On the subject of accessibility, you may have noticed that finger drumming is a male-dominated world. “I think it’s the same as any music industry,” Gnarly said. “It’s the same in DJing and in music production. There’s always just a small percentage of women who are involved. But there is a small community of women who are finger drumming. I think I’ve definitely seen more coming in. And since I’ve started teaching and stuff, I always get people messaging me like, ‘Ohh my daughter loves seeing what you do.’” Gnarly shouted out Lisa Vazquez, Jeia, Lionclad and Sowall, while the artists Alianna and Kenya Grace have been attracting plenty of attention for their finger drumming-based performances.

The possibilities

“As finger drumming continues to become more prominent in performances of various styles of music, I am noticing that more artists are putting their own spin on the traditional sample layouts and programs,” Spinscott said. “The 4 x 4 grid provides a lot of possibilities for customization, and I always encourage finger drummers to come up with a layout that is comfortable and natural to them.
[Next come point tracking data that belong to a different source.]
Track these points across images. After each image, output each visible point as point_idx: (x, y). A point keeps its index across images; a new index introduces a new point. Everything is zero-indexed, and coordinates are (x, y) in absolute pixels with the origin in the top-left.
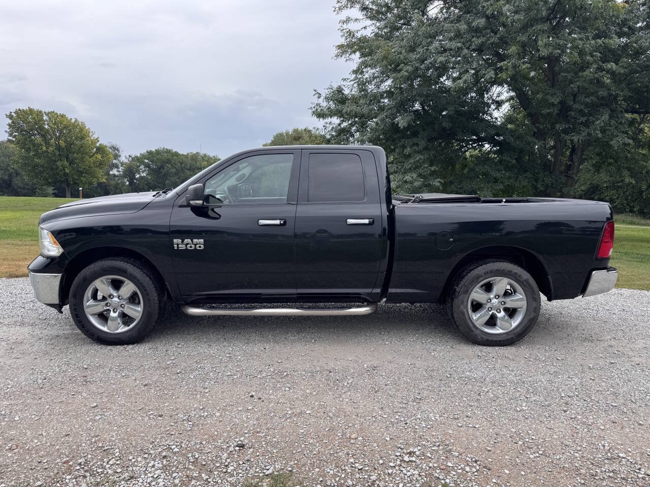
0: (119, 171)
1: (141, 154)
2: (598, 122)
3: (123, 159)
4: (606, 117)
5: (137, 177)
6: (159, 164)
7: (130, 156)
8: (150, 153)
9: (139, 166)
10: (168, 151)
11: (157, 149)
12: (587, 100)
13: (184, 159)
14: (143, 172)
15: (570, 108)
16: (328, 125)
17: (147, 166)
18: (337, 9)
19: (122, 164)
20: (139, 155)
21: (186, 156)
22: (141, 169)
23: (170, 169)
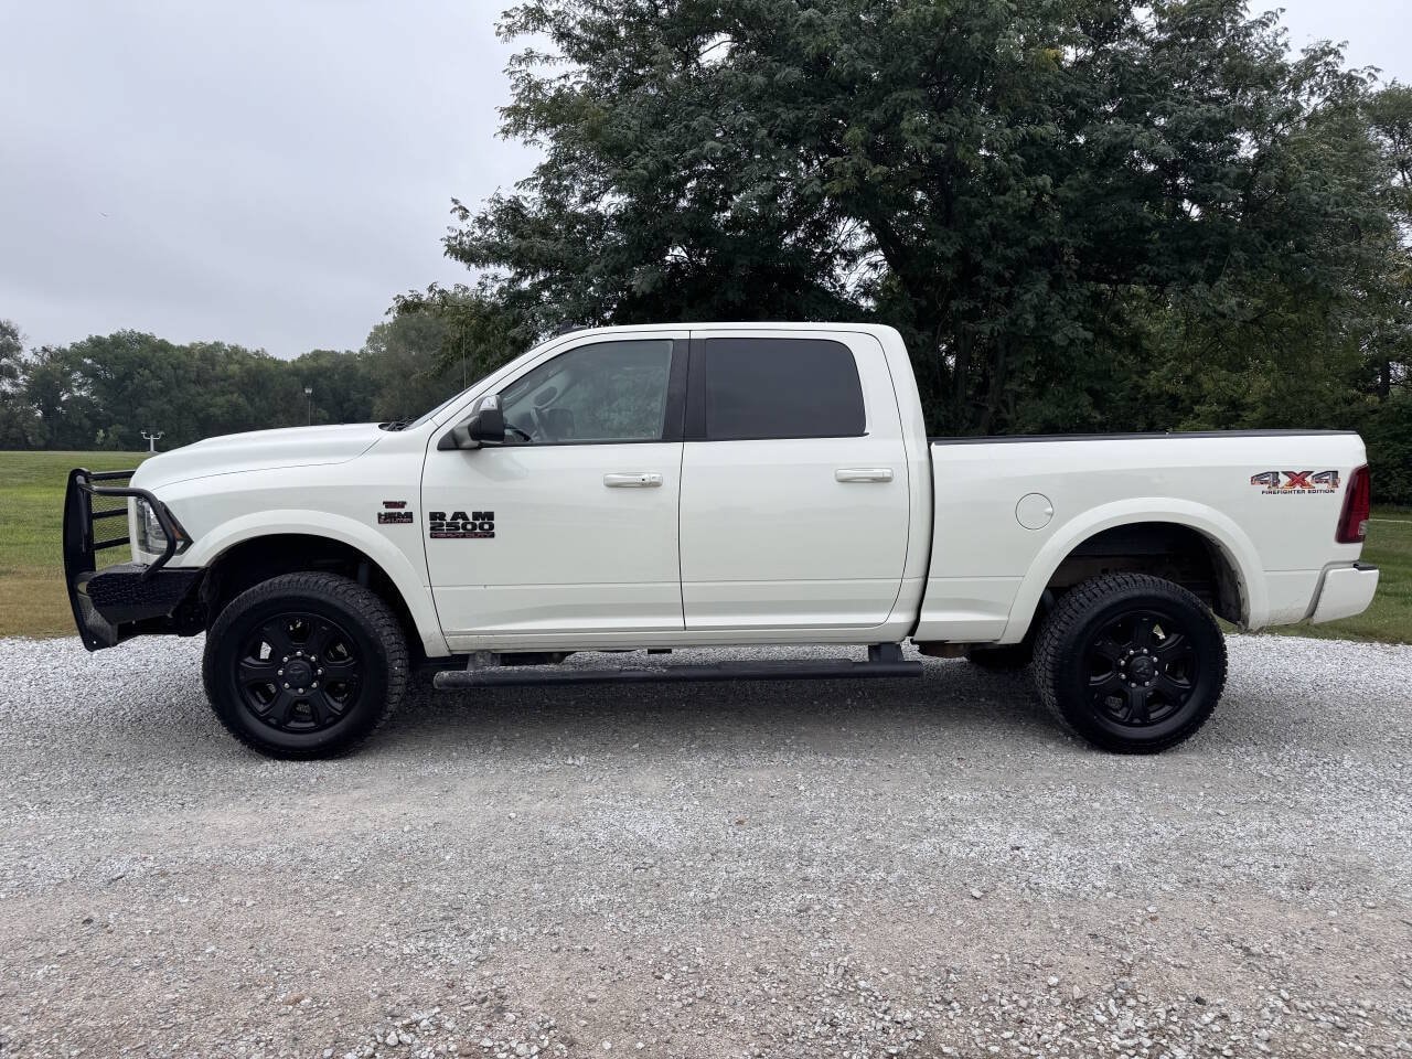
0: (17, 385)
1: (74, 345)
2: (1028, 296)
3: (27, 355)
4: (1042, 287)
5: (64, 398)
6: (121, 369)
7: (45, 350)
8: (97, 343)
9: (70, 374)
10: (144, 340)
11: (114, 332)
12: (1009, 252)
13: (184, 358)
14: (80, 387)
15: (977, 268)
16: (489, 282)
17: (89, 373)
18: (503, 29)
19: (26, 367)
20: (68, 347)
21: (188, 351)
22: (75, 380)
23: (148, 381)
This leads to the development of new techniques, not only for solo finger drumming, but for combining it with other hardware, mixing gear, etc.” 

Gnarly said that, in her capacity as a judge at Sample Music’s Finger Drumming World Championship, she saw plenty of innovation—techniques and routines that she’d simply never seen before. Alex from Sample Music also noted that this year’s Championship featured participants from 12 different countries, which can only be a good thing for increasing the range of creative perspectives.   

So if the finger drumming masters are advancing the scene creatively, what about grassroots participation? Everyone we spoke to seemed to agree that things were growing, that more people were getting involved, and that online interest was increasing. But Dragon was careful to put things in perspective. 

“As finger drummers have been growing their social media followings, there certainly seems to be increased interest in finger drumming online,” he said. “However, it’s a very gradual increase at this time. I don’t think there are any finger drummers with a social media account with over one million followers. Of course, that will change in the years to come, but it just goes to show how small the niche still is.”

“The finger drum scene in the US is something that is getting some popularity, but still something you don’t see a whole lot of,” Buck Rodgers said. “You see more videos online than you do [performances] in the club or main stage.” 

“Overall, I think there is a big future for finger drumming,” Spinscott told us. “I see the progression of finger drumming following the same path that turntablism and scratching has. DJs are continuing to look for ways to differentiate their performances, and the use of pads opens up endless possibilities. Both the competitive and community aspects of finger drumming will continue to attract new players, and will also drive performers to push limits and innovation of new methods. 

“I have noticed an incremental increase in demand on behalf of promoters for more live elements in lineups, and I expect this trend to continue as fans move away from pre-recorded, automated, and fully synchronized sets. Finger drumming will continue to be a great way to blend the excitement of live musicianship with the art of DJing.”

“The finger drumming wave is still rising,” Dragon said. “But when it breaks, it’s going to change the music world forever.”